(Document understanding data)
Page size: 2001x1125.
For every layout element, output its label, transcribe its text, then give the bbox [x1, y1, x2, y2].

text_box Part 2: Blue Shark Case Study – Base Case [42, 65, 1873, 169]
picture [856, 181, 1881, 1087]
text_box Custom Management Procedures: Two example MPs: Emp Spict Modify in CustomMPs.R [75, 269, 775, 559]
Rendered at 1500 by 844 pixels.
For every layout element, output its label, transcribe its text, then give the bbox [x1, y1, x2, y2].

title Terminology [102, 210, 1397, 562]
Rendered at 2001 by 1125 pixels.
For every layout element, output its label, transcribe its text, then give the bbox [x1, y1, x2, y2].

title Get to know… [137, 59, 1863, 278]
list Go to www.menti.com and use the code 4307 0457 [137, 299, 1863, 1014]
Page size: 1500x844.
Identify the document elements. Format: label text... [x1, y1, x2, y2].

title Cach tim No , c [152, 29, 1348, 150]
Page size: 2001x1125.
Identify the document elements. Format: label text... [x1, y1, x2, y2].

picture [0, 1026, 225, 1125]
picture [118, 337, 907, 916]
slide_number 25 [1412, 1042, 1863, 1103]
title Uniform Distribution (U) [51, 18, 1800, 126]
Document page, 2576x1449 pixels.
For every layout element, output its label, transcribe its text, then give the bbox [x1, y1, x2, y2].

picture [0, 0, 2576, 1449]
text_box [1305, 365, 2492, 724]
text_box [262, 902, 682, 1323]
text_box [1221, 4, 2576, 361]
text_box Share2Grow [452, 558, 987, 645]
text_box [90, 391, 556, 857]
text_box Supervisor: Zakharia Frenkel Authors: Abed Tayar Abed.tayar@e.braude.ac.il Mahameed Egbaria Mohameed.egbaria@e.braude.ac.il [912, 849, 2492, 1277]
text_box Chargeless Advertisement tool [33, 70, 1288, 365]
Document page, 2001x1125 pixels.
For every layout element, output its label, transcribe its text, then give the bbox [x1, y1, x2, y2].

- **ABOUT THIS EXERCISE**
Beginning with the line that has "Rendered at 1500 by 844 pixels." and ending with the line that has "Document page, 2001x1125 pixels.", set down the lines above exactly and include no others.

- **RESPONSE AREA**
Rendered at 1500 by 844 pixels.
For every layout element, output its label, transcribe its text, then give the bbox [x1, y1, x2, y2].

title Terminology [102, 210, 1397, 562]
Rendered at 2001 by 1125 pixels.
For every layout element, output its label, transcribe its text, then give the bbox [x1, y1, x2, y2].

title Get to know… [137, 59, 1863, 278]
list Go to www.menti.com and use the code 4307 0457 [137, 299, 1863, 1014]
Page size: 1500x844.
Identify the document elements. Format: label text... [x1, y1, x2, y2].

title Cach tim No , c [152, 29, 1348, 150]
Page size: 2001x1125.
Identify the document elements. Format: label text... [x1, y1, x2, y2].

picture [0, 1026, 225, 1125]
picture [118, 337, 907, 916]
slide_number 25 [1412, 1042, 1863, 1103]
title Uniform Distribution (U) [51, 18, 1800, 126]
Document page, 2576x1449 pixels.
For every layout element, output its label, transcribe its text, then give the bbox [x1, y1, x2, y2].

picture [0, 0, 2576, 1449]
text_box [1305, 365, 2492, 724]
text_box [262, 902, 682, 1323]
text_box [1221, 4, 2576, 361]
text_box Share2Grow [452, 558, 987, 645]
text_box [90, 391, 556, 857]
text_box Supervisor: Zakharia Frenkel Authors: Abed Tayar Abed.tayar@e.braude.ac.il Mahameed Egbaria Mohameed.egbaria@e.braude.ac.il [912, 849, 2492, 1277]
text_box Chargeless Advertisement tool [33, 70, 1288, 365]
Document page, 2001x1125 pixels.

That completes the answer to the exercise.